As the man who doled out the steroids from his general practice in Toronto, Astaphan was a central figure in the Johnson steroid scandal.

He’d teamed up with Charlie Francis’ Mazda Optimists Track Club in 1984 and supervised the drug regimen used by the athletes, including Johnson, Angella Issajenko and later Desai Williams and Mark McKoy.

Astaphan testified at the Dubin Inquiry in May 1989 that he injected Johnson with steroids between 50 and 60 times over five years leading to the Seoul Summer Games in 1988, where Johnson blew away the 100-metre sprint field with a 9.79 clocking, only to be stripped of his Olympic gold days later after testing positive for the banned steroid Stanozolol.

Astaphan, who attended the University of Toronto medical school, said he was totally justified in his decision to prescribe the muscle-building drugs to the athletes.

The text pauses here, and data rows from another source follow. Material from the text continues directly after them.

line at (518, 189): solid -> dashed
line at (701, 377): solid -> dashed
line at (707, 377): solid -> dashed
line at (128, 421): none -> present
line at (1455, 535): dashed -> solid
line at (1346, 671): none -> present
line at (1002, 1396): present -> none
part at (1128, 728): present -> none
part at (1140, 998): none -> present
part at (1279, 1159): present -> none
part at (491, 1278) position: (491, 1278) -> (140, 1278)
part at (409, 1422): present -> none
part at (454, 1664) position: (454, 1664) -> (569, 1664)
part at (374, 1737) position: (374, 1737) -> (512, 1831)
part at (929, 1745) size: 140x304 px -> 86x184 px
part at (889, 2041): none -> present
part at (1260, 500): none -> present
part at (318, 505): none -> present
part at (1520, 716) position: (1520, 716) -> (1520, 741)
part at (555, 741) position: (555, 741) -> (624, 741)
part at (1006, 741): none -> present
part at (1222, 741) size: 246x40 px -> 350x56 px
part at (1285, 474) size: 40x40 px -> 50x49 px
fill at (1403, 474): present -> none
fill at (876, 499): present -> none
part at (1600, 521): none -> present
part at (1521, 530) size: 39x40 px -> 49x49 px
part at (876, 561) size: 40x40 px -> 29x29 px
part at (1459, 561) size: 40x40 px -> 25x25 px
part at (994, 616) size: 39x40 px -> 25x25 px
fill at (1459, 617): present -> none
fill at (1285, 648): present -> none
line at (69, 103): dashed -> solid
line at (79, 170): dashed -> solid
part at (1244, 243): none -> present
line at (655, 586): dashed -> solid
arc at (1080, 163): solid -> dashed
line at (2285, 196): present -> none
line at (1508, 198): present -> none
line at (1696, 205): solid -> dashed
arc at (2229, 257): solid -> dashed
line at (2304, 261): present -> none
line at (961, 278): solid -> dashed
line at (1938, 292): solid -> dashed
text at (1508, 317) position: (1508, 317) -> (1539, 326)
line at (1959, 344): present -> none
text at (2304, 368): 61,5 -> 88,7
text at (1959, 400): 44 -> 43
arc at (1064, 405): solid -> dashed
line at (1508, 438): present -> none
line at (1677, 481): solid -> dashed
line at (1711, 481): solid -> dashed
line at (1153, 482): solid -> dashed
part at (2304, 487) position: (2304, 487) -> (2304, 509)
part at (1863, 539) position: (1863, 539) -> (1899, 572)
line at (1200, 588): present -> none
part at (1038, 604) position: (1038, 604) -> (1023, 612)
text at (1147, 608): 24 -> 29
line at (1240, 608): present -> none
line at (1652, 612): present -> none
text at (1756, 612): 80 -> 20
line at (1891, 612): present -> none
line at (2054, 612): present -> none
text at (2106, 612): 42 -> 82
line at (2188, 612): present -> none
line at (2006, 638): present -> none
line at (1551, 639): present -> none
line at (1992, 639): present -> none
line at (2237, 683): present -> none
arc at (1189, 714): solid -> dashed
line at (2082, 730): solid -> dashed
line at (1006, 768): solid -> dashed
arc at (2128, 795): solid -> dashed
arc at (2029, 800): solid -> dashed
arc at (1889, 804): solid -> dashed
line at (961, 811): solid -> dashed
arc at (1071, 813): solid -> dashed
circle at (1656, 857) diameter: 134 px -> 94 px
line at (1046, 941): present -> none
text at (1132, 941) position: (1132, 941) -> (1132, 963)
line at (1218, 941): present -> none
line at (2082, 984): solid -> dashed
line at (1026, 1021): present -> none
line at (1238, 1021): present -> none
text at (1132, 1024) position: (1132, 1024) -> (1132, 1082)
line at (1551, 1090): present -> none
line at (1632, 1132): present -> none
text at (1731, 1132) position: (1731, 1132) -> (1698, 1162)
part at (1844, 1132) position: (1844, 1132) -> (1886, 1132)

‘‘The axiom among track and field and other athletes was: If you don’t take it you won’t make it," he told the inquiry. ‘‘So if I didn’t monitor them and if I didn’t give it to them they were going to get it elsewhere, and most of them had got it elsewhere. They came to me for advice and for supervision and I thought it was my responsibility to do this."

Astaphan was a boastful man and his large ego was on display at the inquiry, where he bragged he could easily ‘‘beat any test" and that athletes from 12 countries flocked to him for his expertise in the area.

He initially denied vehemently ever giving drugs to Johnson, even showing up unexpectedly at the CBC studios just days after the news broke in Seoul to give a memorable interview to Barbara Frum in which he progressively began to twitch more and more and developed a facial tic.

Astaphan spoke glowingly of Johnson.

‘‘He’s like the son I would want."

Astaphan was banned for practising for 18 months and fined $5,000 after being found guilty of professional misconduct by the College of Physicians and Surgeons in June of 1991.

Astaphan, who returned to his native St. Kitts after his release from prison, once told The Canadian Press that he’d wished he’d followed his initial inclination to become a sailor.

As a teenager, he worked as a deckhand on his father’s ferryboat, the Rosal, which travelled between St. Kitts and its sister island of Nevis.

‘‘If my parents hadn’t pushed us — particularly my mother — I would be home running a charter boat," he said in the days after Seoul. ‘‘I would have been a hell of a lot happier."